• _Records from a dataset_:
· · · · ·
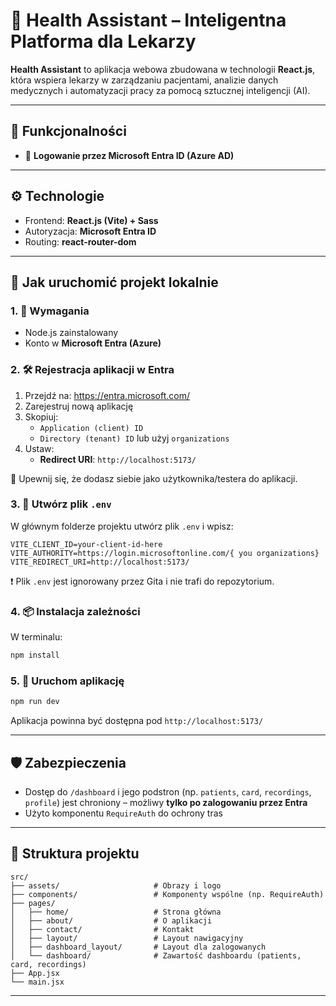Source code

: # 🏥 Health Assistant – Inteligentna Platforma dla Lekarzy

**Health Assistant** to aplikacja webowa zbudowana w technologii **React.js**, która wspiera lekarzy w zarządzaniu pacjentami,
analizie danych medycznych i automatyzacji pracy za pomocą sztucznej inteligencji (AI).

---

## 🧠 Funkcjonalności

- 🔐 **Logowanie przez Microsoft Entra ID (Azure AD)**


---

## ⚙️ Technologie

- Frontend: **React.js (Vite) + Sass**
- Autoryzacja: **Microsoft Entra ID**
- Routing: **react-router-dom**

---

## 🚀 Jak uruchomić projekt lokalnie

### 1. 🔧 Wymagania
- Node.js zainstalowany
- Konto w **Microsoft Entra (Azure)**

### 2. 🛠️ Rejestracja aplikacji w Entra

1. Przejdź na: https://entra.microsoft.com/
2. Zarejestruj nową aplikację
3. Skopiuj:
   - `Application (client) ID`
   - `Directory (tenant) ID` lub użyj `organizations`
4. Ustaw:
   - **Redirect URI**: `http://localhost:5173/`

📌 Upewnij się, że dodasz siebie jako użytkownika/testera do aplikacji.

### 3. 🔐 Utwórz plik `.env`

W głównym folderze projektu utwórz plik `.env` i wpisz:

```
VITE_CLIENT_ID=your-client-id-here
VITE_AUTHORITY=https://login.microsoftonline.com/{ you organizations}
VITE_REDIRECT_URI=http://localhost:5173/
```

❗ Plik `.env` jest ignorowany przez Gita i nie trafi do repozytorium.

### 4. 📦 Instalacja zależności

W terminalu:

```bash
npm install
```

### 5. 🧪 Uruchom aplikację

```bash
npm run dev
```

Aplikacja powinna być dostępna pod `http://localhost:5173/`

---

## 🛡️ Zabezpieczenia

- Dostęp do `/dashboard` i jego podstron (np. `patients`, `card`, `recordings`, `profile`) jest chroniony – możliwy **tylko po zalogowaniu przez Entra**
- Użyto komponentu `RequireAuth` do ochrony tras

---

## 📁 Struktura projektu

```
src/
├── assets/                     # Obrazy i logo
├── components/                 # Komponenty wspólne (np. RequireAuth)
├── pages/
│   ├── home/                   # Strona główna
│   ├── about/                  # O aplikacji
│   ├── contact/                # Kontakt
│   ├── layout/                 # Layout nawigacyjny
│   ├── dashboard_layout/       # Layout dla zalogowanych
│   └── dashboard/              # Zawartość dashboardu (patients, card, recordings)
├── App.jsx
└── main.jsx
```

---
· · · · ·
• _EXERCISE BRIEF_:
In the data above, which lines include "Azure"? Return those lines.

• _TASK OUTPUT_:
- 🔐 **Logowanie przez Microsoft Entra ID (Azure AD)**
- Konto w **Microsoft Entra (Azure)**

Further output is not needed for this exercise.